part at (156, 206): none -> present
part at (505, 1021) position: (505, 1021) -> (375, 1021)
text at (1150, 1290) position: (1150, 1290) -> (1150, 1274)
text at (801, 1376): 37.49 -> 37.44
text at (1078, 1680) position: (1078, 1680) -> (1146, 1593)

#### [Your task]
Rewrite the records above, putting "location" wherever "position" appears and leaving everything else as it is.

#### [Full answer]
part at (156, 206): none -> present
part at (505, 1021) location: (505, 1021) -> (375, 1021)
text at (1150, 1290) location: (1150, 1290) -> (1150, 1274)
text at (801, 1376): 37.49 -> 37.44
text at (1078, 1680) location: (1078, 1680) -> (1146, 1593)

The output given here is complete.